§ Work to complete:
Go through the data below. Pull out every line that has the word "Pharmacies".

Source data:
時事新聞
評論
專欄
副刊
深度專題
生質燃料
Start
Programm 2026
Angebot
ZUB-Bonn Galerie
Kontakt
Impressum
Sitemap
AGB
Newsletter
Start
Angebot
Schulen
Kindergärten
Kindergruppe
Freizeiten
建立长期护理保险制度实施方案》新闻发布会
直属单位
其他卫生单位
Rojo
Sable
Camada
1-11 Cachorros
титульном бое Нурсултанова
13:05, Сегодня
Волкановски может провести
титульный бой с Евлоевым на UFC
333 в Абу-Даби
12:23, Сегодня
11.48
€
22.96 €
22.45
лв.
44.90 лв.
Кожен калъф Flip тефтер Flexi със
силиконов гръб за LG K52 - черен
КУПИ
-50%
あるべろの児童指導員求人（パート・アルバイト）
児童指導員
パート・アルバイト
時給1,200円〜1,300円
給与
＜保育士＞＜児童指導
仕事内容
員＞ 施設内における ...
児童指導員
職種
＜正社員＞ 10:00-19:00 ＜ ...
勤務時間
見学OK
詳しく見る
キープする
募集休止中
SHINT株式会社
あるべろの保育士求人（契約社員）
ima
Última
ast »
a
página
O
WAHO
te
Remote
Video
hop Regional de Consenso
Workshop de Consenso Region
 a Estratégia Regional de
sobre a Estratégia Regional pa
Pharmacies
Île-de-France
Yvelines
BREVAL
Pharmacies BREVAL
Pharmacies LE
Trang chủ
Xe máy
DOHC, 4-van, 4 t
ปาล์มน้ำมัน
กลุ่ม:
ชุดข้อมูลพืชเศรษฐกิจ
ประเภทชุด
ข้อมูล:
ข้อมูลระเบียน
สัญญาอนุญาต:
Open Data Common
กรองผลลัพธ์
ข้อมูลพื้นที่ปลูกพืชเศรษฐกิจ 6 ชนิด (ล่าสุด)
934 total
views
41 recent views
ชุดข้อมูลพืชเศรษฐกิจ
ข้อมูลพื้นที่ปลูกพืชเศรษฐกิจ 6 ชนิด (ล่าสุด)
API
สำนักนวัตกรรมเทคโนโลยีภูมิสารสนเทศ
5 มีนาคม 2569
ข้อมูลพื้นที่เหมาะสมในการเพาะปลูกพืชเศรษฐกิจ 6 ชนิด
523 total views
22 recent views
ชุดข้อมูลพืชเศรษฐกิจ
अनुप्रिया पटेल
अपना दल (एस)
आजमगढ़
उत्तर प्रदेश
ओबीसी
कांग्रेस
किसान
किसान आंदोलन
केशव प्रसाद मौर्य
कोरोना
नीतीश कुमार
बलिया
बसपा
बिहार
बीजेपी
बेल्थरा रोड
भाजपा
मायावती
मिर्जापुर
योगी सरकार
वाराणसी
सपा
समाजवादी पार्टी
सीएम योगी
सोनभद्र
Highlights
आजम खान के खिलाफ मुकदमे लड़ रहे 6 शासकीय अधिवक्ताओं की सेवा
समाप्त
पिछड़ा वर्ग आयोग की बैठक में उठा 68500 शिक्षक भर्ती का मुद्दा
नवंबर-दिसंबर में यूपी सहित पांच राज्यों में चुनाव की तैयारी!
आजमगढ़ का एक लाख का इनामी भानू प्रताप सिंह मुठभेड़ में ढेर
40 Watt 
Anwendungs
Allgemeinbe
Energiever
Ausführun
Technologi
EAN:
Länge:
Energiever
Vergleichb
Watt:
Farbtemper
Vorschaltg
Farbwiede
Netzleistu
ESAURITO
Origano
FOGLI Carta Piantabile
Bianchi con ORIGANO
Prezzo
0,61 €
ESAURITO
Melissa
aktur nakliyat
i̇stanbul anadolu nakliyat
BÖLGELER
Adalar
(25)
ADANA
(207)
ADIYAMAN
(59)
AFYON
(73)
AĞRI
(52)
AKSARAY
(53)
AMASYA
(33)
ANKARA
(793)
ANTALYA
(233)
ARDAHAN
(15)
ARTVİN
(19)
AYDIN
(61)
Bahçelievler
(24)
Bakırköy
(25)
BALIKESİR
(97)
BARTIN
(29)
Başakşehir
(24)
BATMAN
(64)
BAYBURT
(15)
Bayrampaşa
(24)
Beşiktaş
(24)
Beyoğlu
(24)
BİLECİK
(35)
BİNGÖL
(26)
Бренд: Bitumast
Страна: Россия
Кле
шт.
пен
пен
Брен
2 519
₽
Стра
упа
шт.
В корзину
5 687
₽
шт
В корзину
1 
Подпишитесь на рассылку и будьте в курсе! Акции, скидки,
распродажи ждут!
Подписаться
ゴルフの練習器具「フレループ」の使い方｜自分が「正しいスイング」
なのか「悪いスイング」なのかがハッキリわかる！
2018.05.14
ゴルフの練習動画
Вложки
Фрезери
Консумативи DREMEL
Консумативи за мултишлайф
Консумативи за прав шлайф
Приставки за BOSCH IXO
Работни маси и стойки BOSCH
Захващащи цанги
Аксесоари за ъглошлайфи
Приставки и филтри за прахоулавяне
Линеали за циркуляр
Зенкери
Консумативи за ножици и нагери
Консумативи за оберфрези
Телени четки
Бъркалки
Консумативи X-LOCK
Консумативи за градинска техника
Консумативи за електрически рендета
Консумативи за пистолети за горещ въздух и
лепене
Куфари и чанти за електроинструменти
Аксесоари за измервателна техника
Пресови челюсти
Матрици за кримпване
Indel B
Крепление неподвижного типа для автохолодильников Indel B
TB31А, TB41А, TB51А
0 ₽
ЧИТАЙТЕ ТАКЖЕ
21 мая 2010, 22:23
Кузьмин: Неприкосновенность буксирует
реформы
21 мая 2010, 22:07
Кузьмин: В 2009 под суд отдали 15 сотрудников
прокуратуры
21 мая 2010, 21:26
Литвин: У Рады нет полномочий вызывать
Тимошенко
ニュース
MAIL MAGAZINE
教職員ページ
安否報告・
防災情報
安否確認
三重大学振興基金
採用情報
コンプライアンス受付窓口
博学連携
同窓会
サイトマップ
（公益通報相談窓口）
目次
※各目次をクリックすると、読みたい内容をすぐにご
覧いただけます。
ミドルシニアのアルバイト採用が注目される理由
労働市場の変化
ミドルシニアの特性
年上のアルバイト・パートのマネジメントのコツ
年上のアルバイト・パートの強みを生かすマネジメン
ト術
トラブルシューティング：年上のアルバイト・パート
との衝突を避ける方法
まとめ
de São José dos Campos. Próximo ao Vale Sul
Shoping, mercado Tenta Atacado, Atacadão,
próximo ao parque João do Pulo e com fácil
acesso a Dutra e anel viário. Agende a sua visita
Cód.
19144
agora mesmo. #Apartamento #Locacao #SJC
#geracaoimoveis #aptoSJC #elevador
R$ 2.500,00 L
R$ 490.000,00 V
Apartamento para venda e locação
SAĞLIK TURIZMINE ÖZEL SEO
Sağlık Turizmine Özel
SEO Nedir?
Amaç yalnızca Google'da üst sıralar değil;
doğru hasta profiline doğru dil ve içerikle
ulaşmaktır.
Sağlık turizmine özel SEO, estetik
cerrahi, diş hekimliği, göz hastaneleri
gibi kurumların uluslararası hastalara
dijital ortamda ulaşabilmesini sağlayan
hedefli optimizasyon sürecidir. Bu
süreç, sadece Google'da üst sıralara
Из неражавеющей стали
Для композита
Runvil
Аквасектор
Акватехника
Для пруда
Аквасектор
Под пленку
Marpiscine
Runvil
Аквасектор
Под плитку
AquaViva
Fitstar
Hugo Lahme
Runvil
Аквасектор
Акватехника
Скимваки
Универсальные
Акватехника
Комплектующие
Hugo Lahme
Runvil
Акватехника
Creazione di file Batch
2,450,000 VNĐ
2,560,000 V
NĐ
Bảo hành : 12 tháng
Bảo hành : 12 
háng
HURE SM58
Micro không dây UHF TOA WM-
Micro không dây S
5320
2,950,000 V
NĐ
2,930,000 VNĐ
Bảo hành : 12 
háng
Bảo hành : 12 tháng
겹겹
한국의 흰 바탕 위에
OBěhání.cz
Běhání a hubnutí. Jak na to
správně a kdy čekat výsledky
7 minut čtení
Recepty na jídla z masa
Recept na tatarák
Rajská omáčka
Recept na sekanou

§ Answer to the exercise:
Pharmacies
Pharmacies BREVAL
Pharmacies LE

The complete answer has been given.